Most of my classmates would agree, it was the quarter from hell. There was just Not. Enough. Time. To think that until last week I hadn't been hiking since April 1st flabbergasts me. With finals done, the rest of this week has been about pulling together the loose ends of my life I've neglected over the last ninety days. With obligations and chores finally, finally finished, I woke on Friday morning in something of a daze of what to do? After putzing about, still somewhat stupefied from my week, I called a friend last minute for a bike ride.
|Deliriously. Happy. To. Be. Done. With. Finals.|
Ten miles north of Portland, sitting smack-dab in the middle of where the Willamette River, the Columbia River and the Multnomah Channel meet, lies Sauvie Island. At 26,000 acres, it is one of the largest river islands in the United States, and Portlanders love what has become a cherished recreational area. Sauvie boasts a plethora of U-pick farms (it's STRAWBERRY SEASON!), hikes, wildlife sanctuaries, waterways, and beaches (one of them for nudies).

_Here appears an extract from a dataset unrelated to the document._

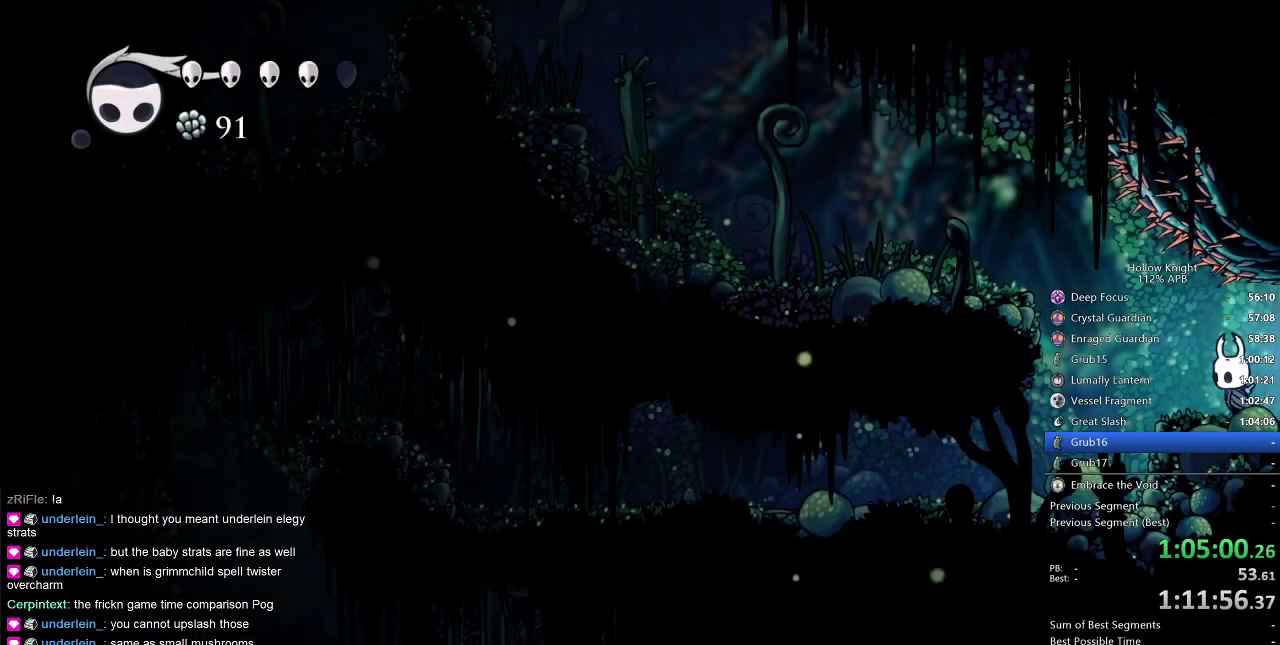
{"keys": ["left"], "events": []}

Although I've been on Sauvie a number of times (kayaking, fruit and veggie foraging and buttock hunting on the nude beach), I've never biked around the island. And anytime you find yourself on the island, you are sure to be greeted by little, colorful jersey parades pedaling the rolling, agricultural landscape. It's absolutely charming. Time to try it out.
|Mount Saint Helens from Reeder Road|
Marut met me in the little parking lot just off where the Sauvie Bridge spits you out onto the island proper. It was hot. I layered in sun block, then hopped over to the one port-a-potty in the lot (apparently reserved for TriMet bus drivers only) and somehow convinced Mr. Nice Bus Driver to let me use it. There are plenty of public honeypots along the island, but I suffer from hamster bladder syndrome, and this couldn't wait.
Business taken care of, we headed north on Sauvie Island Drive and connected with Reeder Road, ultimately headed towards the northeast end of the island, then retracing our path back to complete the loop via Gillihan Road. The afternoon passed in miles spent admiring rolling farmland, and watching the herons and ospreys contrast sharply with the giant barges making their lumbering way across the Columbia.
|bike picnic on the beach|
Oh. And RULES OF THE ROAD: stay single file. Or you might get pulled over by a sheriff like Marut did for yakking at me too much while enjoying the day. [GRIN].